Reprenez le texte ci-dessous sur la politique d'asile et de migration du gouvernement Arizona, en le poursuivant après sa dernière phrase.

### EXTRAIT CITÉ

Malgré ses plus de 8000 condamnations en justice, le gouvernement Arizona a décidé de continuer et d’approfondir les politiques migratoires honteuses déjà mises en œuvre par ses prédécesseurs.

La partie de l’accord gouvernemental qui concerne l’asile et la migration témoigne d’un alignement complet sur les programmes de l’extrême-droite, tels qu’ils sont exprimés ici par le Vlaams Belang , mais aussi, entre autres,  en Italie, en Hongrie, en Allemagne, en France… Cet accord anticipe la mise en œuvre du Pacte européen sur l’asile et la migration en proposant d’appliquer immédiatement ses mesures les plus scandaleuses. Il s’agit d’un véritable arsenal de mesures, nous n’en reprendrons ici que quelques unes.

Le détricotage du droit d’asile

À la fois l’objectif est de restreindre l’accès à la demande d’asile en Belgique, et de diminuer les capacités d’accueil. Cela revient à renvoyer les personnes vers toutes les insécurités qu’elles ont fuies. Et à mettre à la rue celles et ceux qui ne seront pas hébergé·es dans les centres d’accueil. 

Comment ? En installant de nouveaux centres qui traiteraient les demandes d’asile à l’extérieur des frontières de l’Union Européenne (UE), en refusant d’accueillir le nombre de demandeur·ses d’asile prévu dans le cadre d’une répartition au sein de l’UE, en fermant les frontières du pays à des moments précis si nécessaire, et en bloquant la possibilité de demander l’asile pendant un temps . À noter que le Pacte européen prévoit qu’un Etat peut verser une compensation financière plutôt que d’accueillir celles et ceux qui demandent la protection internationale, et que l’Etat belge, malgré ses appels à l’austérité budgétaire, préfère payer que d’accueillir.

######
### DONNÉES AFFICHÉES

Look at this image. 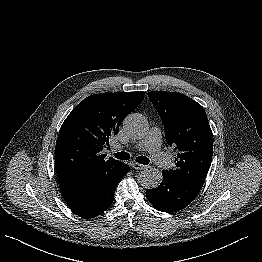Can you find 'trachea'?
<instances>
[{"label": "trachea", "mask_w": 262, "mask_h": 262, "mask_svg": "<svg viewBox=\"0 0 262 262\" xmlns=\"http://www.w3.org/2000/svg\"><path fill=\"white\" fill-rule=\"evenodd\" d=\"M114 156L115 158L119 160H129L130 159V155L127 152H117L114 154ZM136 162L147 165L149 164L150 160L145 156H138L136 158Z\"/></svg>", "instance_id": "obj_1"}]
</instances>
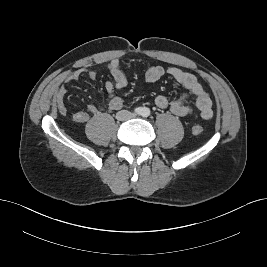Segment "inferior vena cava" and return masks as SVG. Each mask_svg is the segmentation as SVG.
I'll list each match as a JSON object with an SVG mask.
<instances>
[{
  "instance_id": "1",
  "label": "inferior vena cava",
  "mask_w": 267,
  "mask_h": 267,
  "mask_svg": "<svg viewBox=\"0 0 267 267\" xmlns=\"http://www.w3.org/2000/svg\"><path fill=\"white\" fill-rule=\"evenodd\" d=\"M134 115L129 112V111H126V110H122V111H119L117 114H116V118L119 119V120H128L130 118H132Z\"/></svg>"
}]
</instances>
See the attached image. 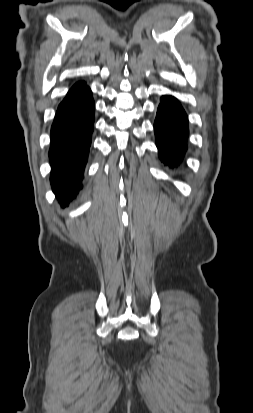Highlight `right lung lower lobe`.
Here are the masks:
<instances>
[{
    "label": "right lung lower lobe",
    "mask_w": 253,
    "mask_h": 413,
    "mask_svg": "<svg viewBox=\"0 0 253 413\" xmlns=\"http://www.w3.org/2000/svg\"><path fill=\"white\" fill-rule=\"evenodd\" d=\"M94 100L84 86L58 106L51 128L49 151L51 184L62 207L68 206L82 187L94 125Z\"/></svg>",
    "instance_id": "1"
}]
</instances>
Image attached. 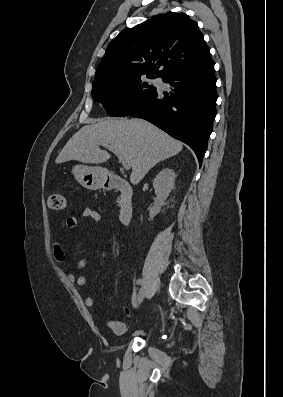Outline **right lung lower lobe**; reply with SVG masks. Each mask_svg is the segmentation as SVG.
Instances as JSON below:
<instances>
[{"label":"right lung lower lobe","mask_w":283,"mask_h":397,"mask_svg":"<svg viewBox=\"0 0 283 397\" xmlns=\"http://www.w3.org/2000/svg\"><path fill=\"white\" fill-rule=\"evenodd\" d=\"M163 81L172 87L169 96L156 92L128 115L145 119L189 145L201 166L217 114L214 63L209 59L179 69Z\"/></svg>","instance_id":"right-lung-lower-lobe-1"}]
</instances>
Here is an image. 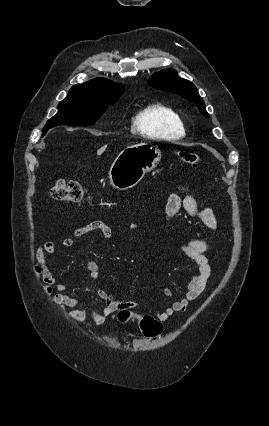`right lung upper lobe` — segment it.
<instances>
[{
  "label": "right lung upper lobe",
  "mask_w": 269,
  "mask_h": 426,
  "mask_svg": "<svg viewBox=\"0 0 269 426\" xmlns=\"http://www.w3.org/2000/svg\"><path fill=\"white\" fill-rule=\"evenodd\" d=\"M124 92L122 84H115L103 78L74 85L69 95H85L90 97L117 98Z\"/></svg>",
  "instance_id": "right-lung-upper-lobe-1"
}]
</instances>
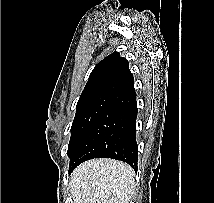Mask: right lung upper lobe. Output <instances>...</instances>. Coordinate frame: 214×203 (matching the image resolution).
<instances>
[{"label":"right lung upper lobe","instance_id":"1","mask_svg":"<svg viewBox=\"0 0 214 203\" xmlns=\"http://www.w3.org/2000/svg\"><path fill=\"white\" fill-rule=\"evenodd\" d=\"M133 81L128 61L114 52L95 66L79 99L95 96L115 99L134 90Z\"/></svg>","mask_w":214,"mask_h":203}]
</instances>
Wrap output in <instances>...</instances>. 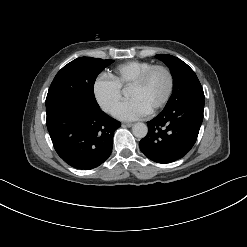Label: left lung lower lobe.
<instances>
[{
  "label": "left lung lower lobe",
  "mask_w": 247,
  "mask_h": 247,
  "mask_svg": "<svg viewBox=\"0 0 247 247\" xmlns=\"http://www.w3.org/2000/svg\"><path fill=\"white\" fill-rule=\"evenodd\" d=\"M203 111V98H190L163 109L147 122L148 134L139 142L141 152L162 164L182 158L196 142Z\"/></svg>",
  "instance_id": "1"
}]
</instances>
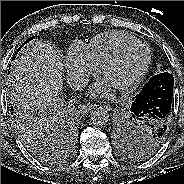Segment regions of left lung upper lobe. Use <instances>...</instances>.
Returning <instances> with one entry per match:
<instances>
[{
	"mask_svg": "<svg viewBox=\"0 0 184 184\" xmlns=\"http://www.w3.org/2000/svg\"><path fill=\"white\" fill-rule=\"evenodd\" d=\"M162 72H167L165 65ZM115 132L123 154L139 160L154 154L168 135V131L159 133L157 128L154 129L145 122L134 118L130 112L116 123Z\"/></svg>",
	"mask_w": 184,
	"mask_h": 184,
	"instance_id": "obj_1",
	"label": "left lung upper lobe"
}]
</instances>
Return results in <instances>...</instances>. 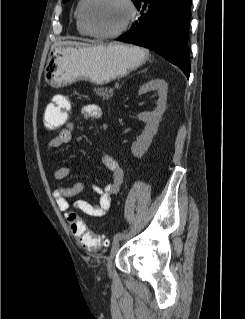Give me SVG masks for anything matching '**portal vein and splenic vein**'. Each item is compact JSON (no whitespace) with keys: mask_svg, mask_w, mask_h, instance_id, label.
<instances>
[{"mask_svg":"<svg viewBox=\"0 0 245 319\" xmlns=\"http://www.w3.org/2000/svg\"><path fill=\"white\" fill-rule=\"evenodd\" d=\"M109 91H110V92H113V91H114V87H110V88H109Z\"/></svg>","mask_w":245,"mask_h":319,"instance_id":"obj_1","label":"portal vein and splenic vein"}]
</instances>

######

RÉSULTAT —
Il s’agit aussi de fermer les Initiatives Locales d’Accueil (ILA), petites maisons ou appartements dans des communes qui sont destinés aux plus vulnérables, comme les mamans seules avec de petits enfants. Et pour les autres, dans les centres d’accueil,  ce sera : « Bed, Breakfast, Bath » (textuellement), plus aucun accompagnement social, psychologique, plus d’activités, de formations… Cette réduction de l’accueil se traduira aussi en pertes d’emploi très importantes pour les travailleuses et travailleurs du secteur.

La Belgique n’accueille pas plus que d’autres pays européens, moins que l’Allemagne, la France, l’Espagne et l’Italie. Prétendre le contraire c’est procéder aux mêmes amalgames que l’extrême droite : « nous sommes envahis », et ensuite dresser les plus précarisé·es contre ces « envahisseurs », vite assimilés par ailleurs à des délinquants.

Actuellement déjà la moitié des demandes de protection internationale en Belgique reçoivent une réponse négative. On peut donc considérer que la Convention de Genève qui prévoit le droit à une protection en cas de persécution du fait de son origine ethnique, de sa religion, de sa nationalité, de son appartenance à un certain groupe social ou de ses opinions politiques est quotidiennement bafouée en Belgique.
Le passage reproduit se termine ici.